La Cuisinière is a song written by Mary Bolduc and released by the Starr Record Company on her fourth record, alongside Johnny Monfarleau. Although it was her fourth release, this was her first record to achieve any commercial success. La Cuisinière was very successful, selling twelve thousand copies in Quebec, which was unprecedented sales for a record at the time. The success of the song made Bolduc a household name in Quebec.

The song tells of the encounters of a domestic servant with various suitors. The overall tone is humorous. This follows a long tradition of French comedic folk songs dealing with rejected suitors. The lyrics are set in five versus, each of four lines. Each verse ends with the phrase: Hourra pour la cuisinière. The general rhyming scheme is rhyming couplets, with the first two and second two lines of each verse rhyming. The last two lines do not rhyme, however.

The melody follows an AABC pattern, where A, B and C are musical phrases that last four bars. Canadian folk songs of the time often employed 16 bar phrases such as this, and it would have been a common pattern in the Gaspé logging camps where Bolduc first performed publicly. The melody itself comes from a folk tune in Acadia. The pitch range is a ninth, common for such folk songs.

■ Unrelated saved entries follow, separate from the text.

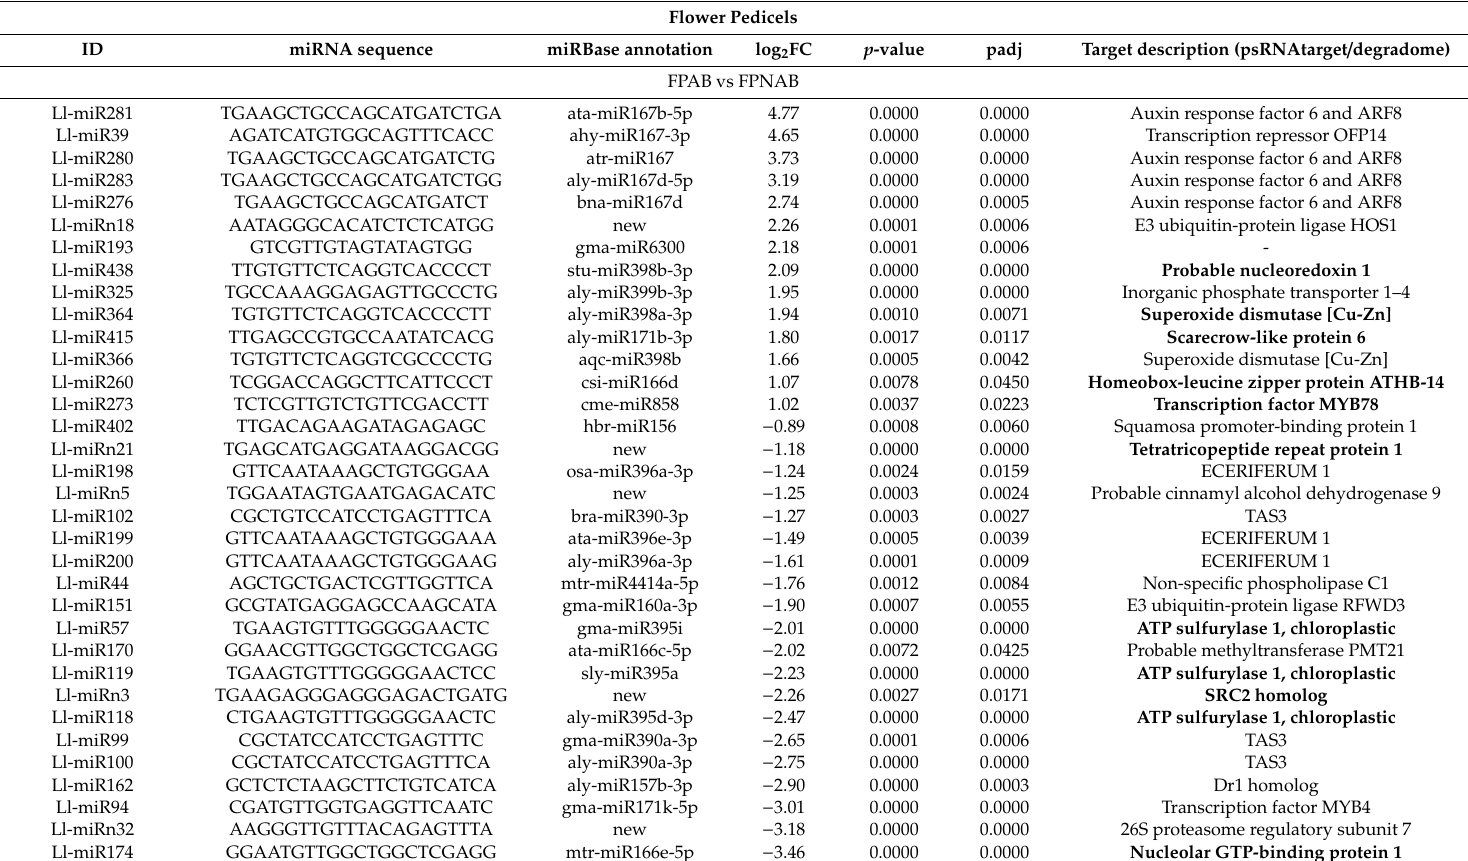
Table 6. Di ff erentially expressed miRNAs identified in comparisons between pedicels collected from abscised or non-abscised flowers (FPAB vs FPNAB) with padj <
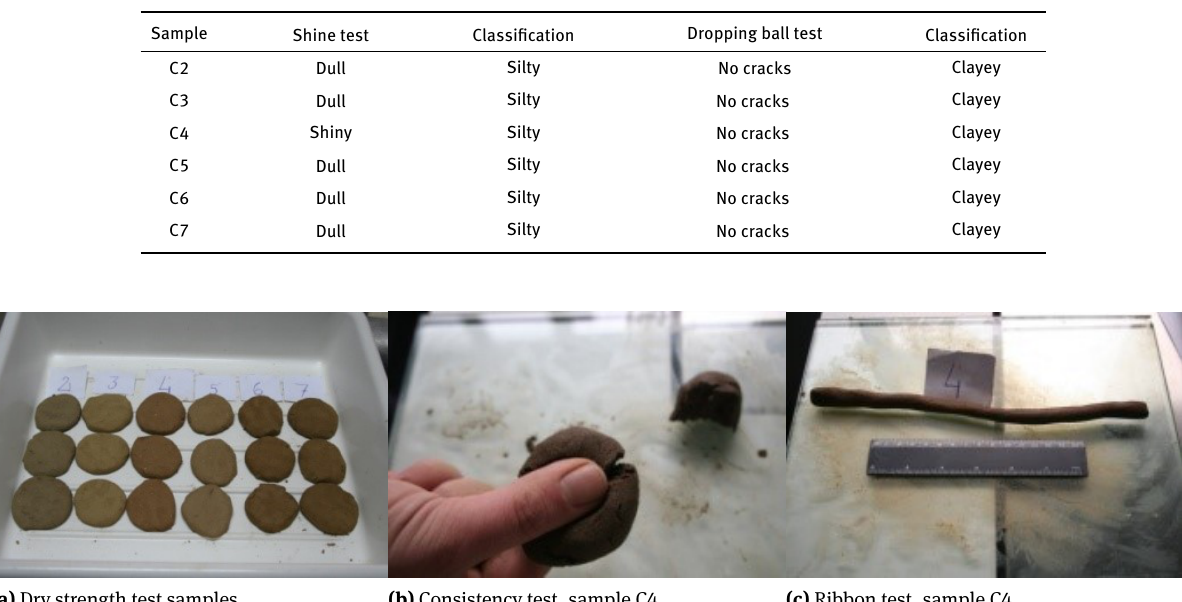
Figure 8: Dry strength, consistency and ribbon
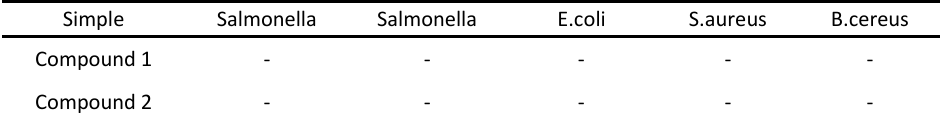
Table 1. Bacterial characteristics of taurine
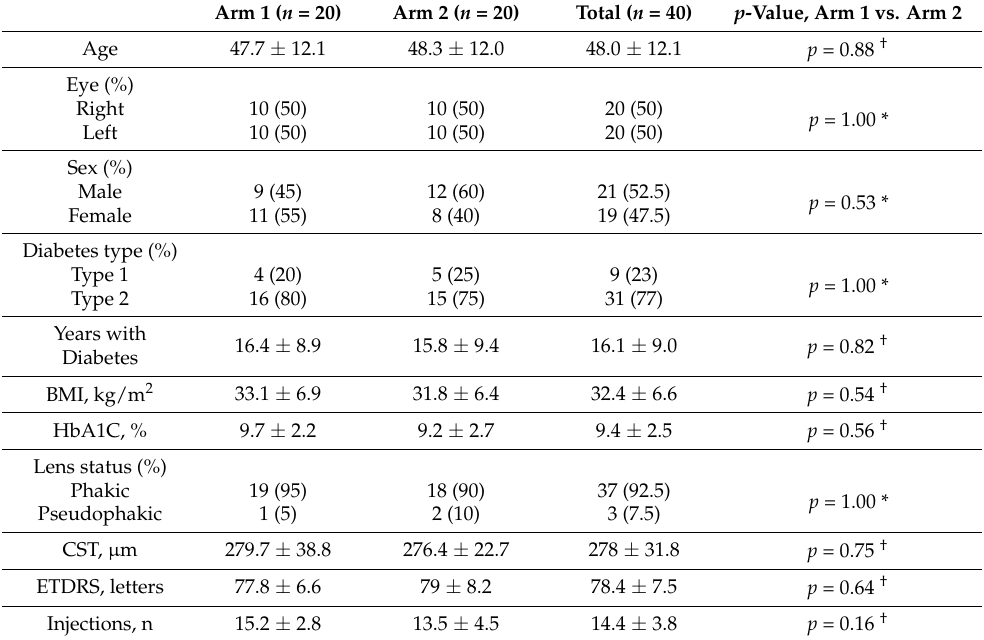
Table 1. Baseline Demographics and Ocular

The song shows some influence from broadside ballads, a traditional Irish song type. It has a very regular pattern that both the music and the lyrics follow. It also opens with the phrase Je vais vous dire quelques mots which is very similar to the traditional opening of broadside ballads, O come ye listen to my story. The influence of French folk music can be seen in the use of enumeration and assonance.